Source extract START

Wake up moms! By loving Halloween you are an instrument of death. I despise all of you starting with the “butter mothers.” These moms can be seen on party day joyfully hoisting a tray over burdened with devil food Halloween cupcakes that not only have a gravy ladle of icing on each one but then give the middle finger to nutrition by dipping Nutter Butter cookies in white almond bark and placing one on top of each cupcake to resemble a ghost!

Good God, why don’t you just smother the kids by placing their heads in a vat of frosting until they experience death by asphyxiation. At least the butter mothers are honest. Their curvy jeans are a testament that they eat the death they merrily foist upon our children.

The worst are the Cross Fit maniacs, the marathoners and the yoga/pilate/fitness fusion hypocrites.They bounce into the classroom on their $250 Adidas Ultra Boost sneakers doing arm curls with a plastic platter of pumpkin shaped sugar cookies, vampire brownies, and Cocoa Kripsy squares all from the Crack House of bakeries – Walmart –  because their too busy romancing their body mass index to actually attempt to create anything from scratch.

Source extract END
Working data START

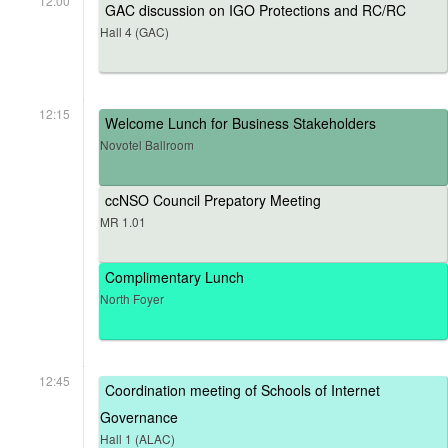
12:00
GAC discussion on IGO Protections and RC/RC
Hall 4 (GAC)
12:15
Welcome Lunch for Business Stakeholders
Novotel Ballroom
ccNSO Council Prepatory Meeting
MR 1.01
Complimentary Lunch
North Foyer
12:45
Coordination meeting of Schools of Internet
Governance
Hall 1 (ALAC)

Working data END

§ **Task requirements**:
1 > Copy the passage on Halloween party treats word for word.
2 > Write out the listing of meeting times and rooms exactly as it reads, line for line, and leave the picture out of your answer.

§ **Exercise answers**:
1 >
Wake up moms! By loving Halloween you are an instrument of death. I despise all of you starting with the “butter mothers.” These moms can be seen on party day joyfully hoisting a tray over burdened with devil food Halloween cupcakes that not only have a gravy ladle of icing on each one but then give the middle finger to nutrition by dipping Nutter Butter cookies in white almond bark and placing one on top of each cupcake to resemble a ghost!

Good God, why don’t you just smother the kids by placing their heads in a vat of frosting until they experience death by asphyxiation. At least the butter mothers are honest. Their curvy jeans are a testament that they eat the death they merrily foist upon our children.

The worst are the Cross Fit maniacs, the marathoners and the yoga/pilate/fitness fusion hypocrites.They bounce into the classroom on their $250 Adidas Ultra Boost sneakers doing arm curls with a plastic platter of pumpkin shaped sugar cookies, vampire brownies, and Cocoa Kripsy squares all from the Crack House of bakeries – Walmart –  because their too busy romancing their body mass index to actually attempt to create anything from scratch.

2 >
12:00
GAC discussion on IGO Protections and RC/RC
Hall 4 (GAC)
12:15
Welcome Lunch for Business Stakeholders
Novotel Ballroom
ccNSO Council Prepatory Meeting
MR 1.01
Complimentary Lunch
North Foyer
12:45
Coordination meeting of Schools of Internet
Governance
Hall 1 (ALAC)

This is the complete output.